The Connaught Telegraph is the oldest provincial newspaper in Ireland, having been founded on March 17, 1828 - and it first editions under the name of The Connaught Telegraph being published in January 1830.

The talk will be held in the ATU campus, Castlebar, on Wednesday next, January 17, at 7.30 p.m. All are welcome.

Dr. Michael O'Connor is a lawyer, independent researcher and author. He holds first-class honours degrees in law from Trinity College Dublin and the University of Cambridge and a Doctorate in Philosophy (law) from Trinity College Dublin.

He is a solicitor of the Supreme Court of England and Wales and the High Court of Ireland.

He is currently researching Irish and Anglo slaveholders in the former British Colonies in the Caribbean and Indian Ocean.

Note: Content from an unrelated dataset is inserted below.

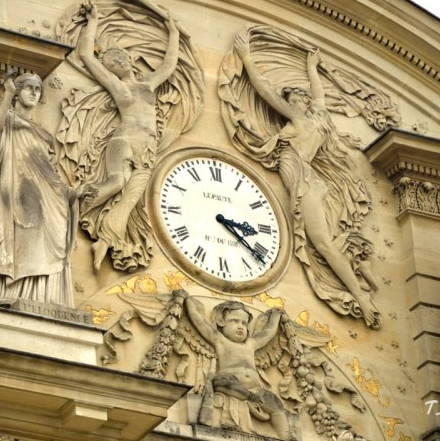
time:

Recent publications include Caribbean Slave Owners & Other Lesser-Known Histories from County Mayo (2021) and Criminal Conversation with My Wife—Women & the Laws of Men (2023).

Frederick Cavendish was one of the most important and influential men to have lived in pre-famine County Mayo.

Born into the aristocratic Cavendish family of Doveridge Hall, in 1777, debt, alleged criminality and consequent disgrace cost him his career in the public service, his place in society and his opulent lifestyle in Georgian Dublin.

Cavendish reinvented himself and rebuilt his life in Castlebar with his second wife, Agnes Catherine MacDonnell of Springfield House.

He established The Connaught Telegraph and began a crusade against the landed class, corruption, inequality and injustice.

"The Telegraph’s motto, ‘Be just and fear not’, would quickly become a slogan for Mayo’s dispossessed and impoverished people.

"The Telegraph would highlight their plight, tackle the causes, and leave posterity with accounts of ordinary people’s resilience and suffering that would otherwise not exist."